Sometimes a concept gets labelled with more acronyms than people know what to do with. Everybody knows a different ‘name’ for the same thing. We make up our own. We get lost in a sea of made-up jargon.


No, this post is not about preparation. Most members of Toastmasters will recognise PREP as a format for speaking. Everyone else may recognise it as getting ready (preparation). But PREP is also great for writing blogs or essays. Having just finished a degree, I should have been using PREP at the start of my course. It’s as easy as:

Point: of view or idea

Reason: why

Example: of the point in action

Point: restated


Why is this acronym getting so much attention in this blog? Because it is so much better than the one a particularly youthful lecturer uses. Every single class taught by this person at university were reminded the same rule: alter it before telling your younger siblings about it. Is it unprofessional, or just mucking around? Remember to read this one vertically:

Statement: of the point of view or the idea.

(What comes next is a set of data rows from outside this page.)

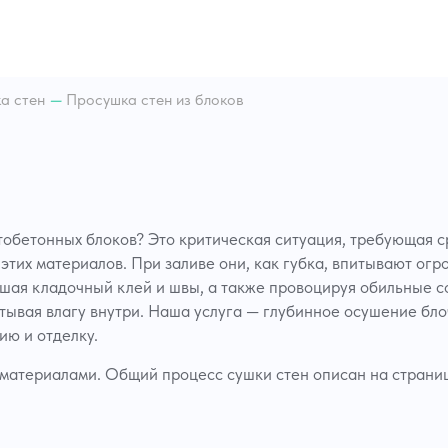
ка воды из колодца или
ины
ние строительных
док
а стен
—
Просушка стен из блоков
а воды из частного дома
ка воды из гаража
ка воды из бассейна
шка лифтовых шахт
ка воды из шахты
ка грязной воды
итобетонных блоков? Это критическая ситуация, требующая 
а воды из котельной
этих материалов. При заливе они, как губка, впитывают ог
ка воды из серверной
рушая кладочный клей и швы, а также провоцируя обильные
а воды из торгового
тывая влагу внутри. Наша услуга — глубинное осушение бл
а
ию и отделку.
а воды из детского сада
ка воды из супермаркета
 материалами. Общий процесс сушки стен описан на страниц
ка воды из гостиницы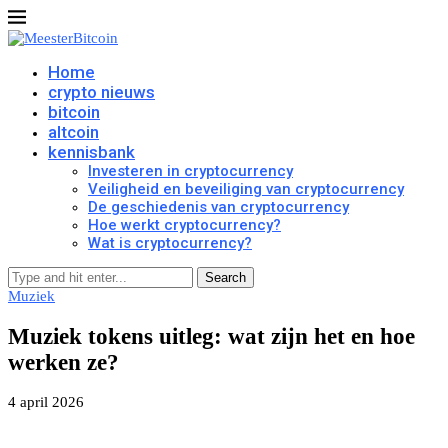
Home
crypto nieuws
bitcoin
altcoin
kennisbank
Investeren in cryptocurrency
Veiligheid en beveiliging van cryptocurrency
De geschiedenis van cryptocurrency
Hoe werkt cryptocurrency?
Wat is cryptocurrency?
Search
Muziek
Muziek tokens uitleg: wat zijn het en hoe
werken ze?
4 april 2026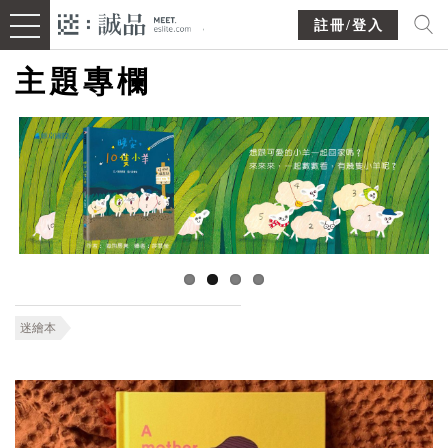
註冊/登入
主題專欄
迷繪本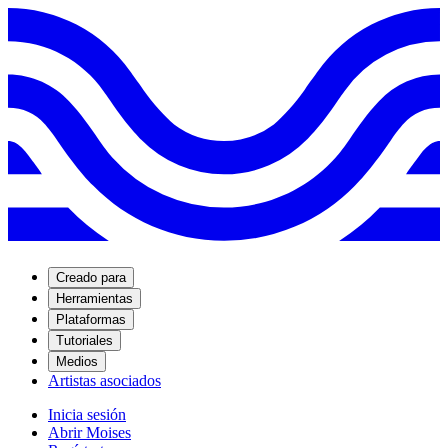
Creado para
Herramientas
Plataformas
Tutoriales
Medios
Artistas asociados
Inicia sesión
Abrir Moises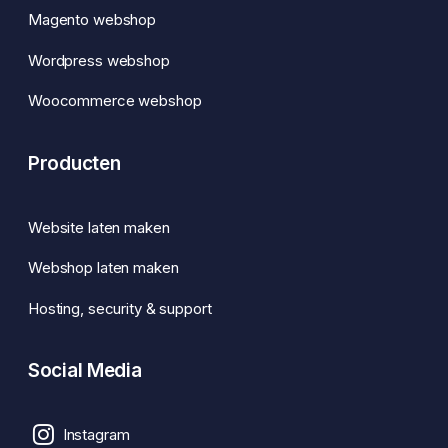
Magento webshop
Wordpress webshop
Woocommerce webshop
Producten
Website laten maken
Webshop laten maken
Hosting, security & support
Social Media
Instagram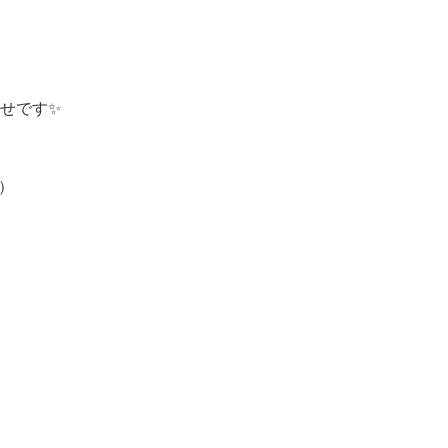
せです✨
月）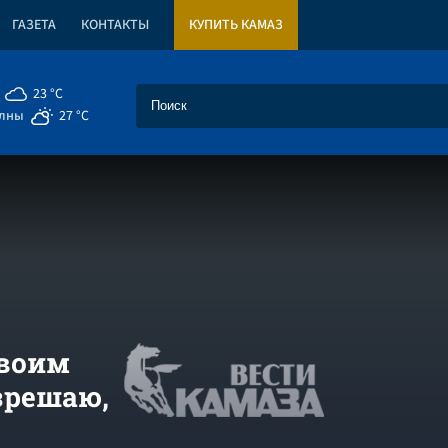
ГАЗЕТА
КОНТАКТЫ
КУПИТЬ КАМАЗ
23 °C
елны
27 °C
своим
зрешаю,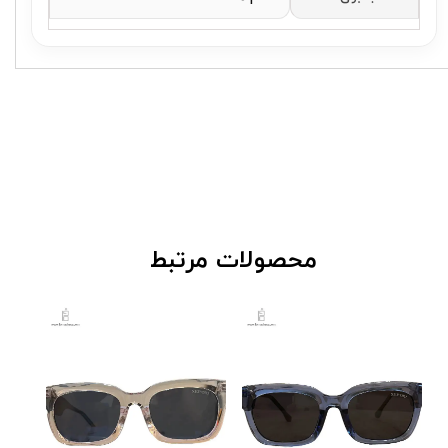
​محصولات مرتبط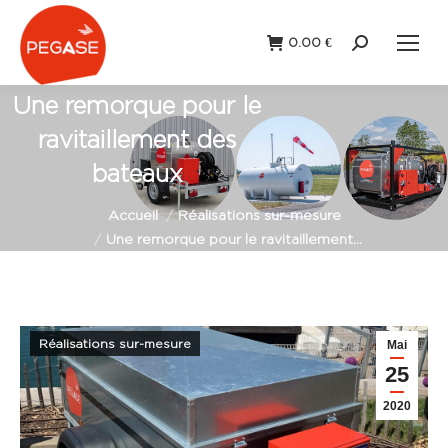
0.00
€
Recherche
:
Une remorque pour le
ravitaillement des
bateaux
Vous êtes ici :
Accueil
Réalisations sur-mesure
Une remorque pour le ravitaillement…
Réalisations sur-mesure
Mai
25
2020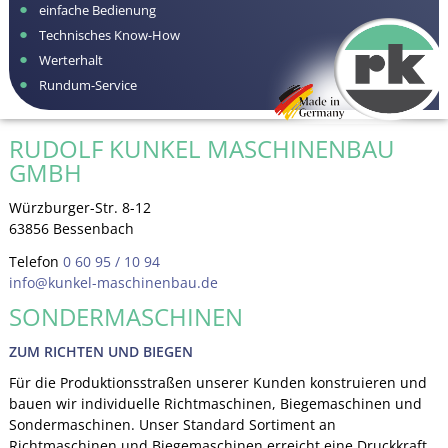
einfache Bedienung
Technisches Know-How
Werterhalt
Rundum-Service
RUDOLF KUNKEL MASCHINENBAU
GMBH
Würzburger-Str. 8-12
63856 Bessenbach
Telefon
0 60 95 / 10 94
info@kunkel-maschinenbau.de
SONDERMASCHINEN
ZUM RICHTEN UND BIEGEN
Für die Produktionsstraßen unserer Kunden konstruieren und
bauen wir individuelle Richtmaschinen, Biegemaschinen und
Sondermaschinen. Unser Standard Sortiment an
Richtmaschinen und Biegemaschinen erreicht eine Druckkraft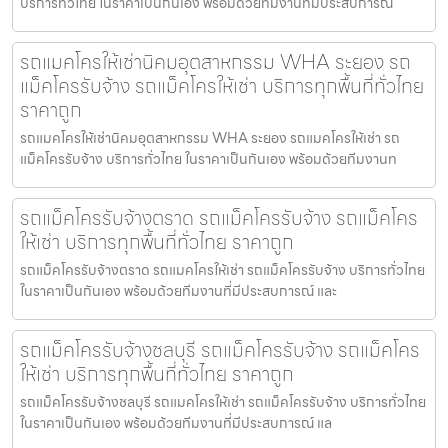
บริการทั่วไทย ในราคาเป็นกันเอง พร้อมด้วยทีมงานที่มีประสบการณ์
รถแมคโครให้เช่านิคมอุตสาหกรรม WHA ระยอง รถ
แม็คโครรับจ้าง รถแม็คโครให้เช่า บริการทุกพื้นที่ทั่วไทย
ราคาถูก
รถแมคโครให้เช่านิคมอุตสาหกรรม WHA ระยอง รถแมคโครให้เช่า รถ
แม็คโครรับจ้าง บริการทั่วไทย ในราคาเป็นกันเอง พร้อมด้วยทีมงานท
รถแม็คโครรับจ้างตราด รถแม็คโครรับจ้าง รถแม็คโคร
ให้เช่า บริการทุกพื้นที่ทั่วไทย ราคาถูก
รถแม็คโครรับจ้างตราด รถแมคโครให้เช่า รถแม็คโครรับจ้าง บริการทั่วไทย
ในราคาเป็นกันเอง พร้อมด้วยทีมงานที่มีประสบการณ์ และ
รถแม็คโครรับจ้างชลบุรี รถแม็คโครรับจ้าง รถแม็คโคร
ให้เช่า บริการทุกพื้นที่ทั่วไทย ราคาถูก
รถแม็คโครรับจ้างชลบุรี รถแมคโครให้เช่า รถแม็คโครรับจ้าง บริการทั่วไทย
ในราคาเป็นกันเอง พร้อมด้วยทีมงานที่มีประสบการณ์ แล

Explanation: of why the point matters or why the idea will work.

X-ample: or example, to illustrate how the idea would work in reality.

Your point


There are alternatives. As good as they are, I would like to simplify it more. Tam suggests a new acronym in her blog with some help from Prezi. However, it looks a bit more complicated than PREP. “SKEEPSGG”stands for statement, keyword, explanation, example, personal statement, generalisation, globalisation. “SKEEPSGG” looks quite helpful. And this blogger knows more about learning. But there are other options. Then Bored of Studies lists a couple more options “PEAL (Point, Evidence, Analysis, Link), PACT (Purpose, Analysis, Context, Techniques)”. They’re great too – but why remember two acronyms when you can use one? Let’s keep it simple.

In the spirit of keeping it clean and understandable, don’t get bogged down in jargon. Just PREP (and prepare too).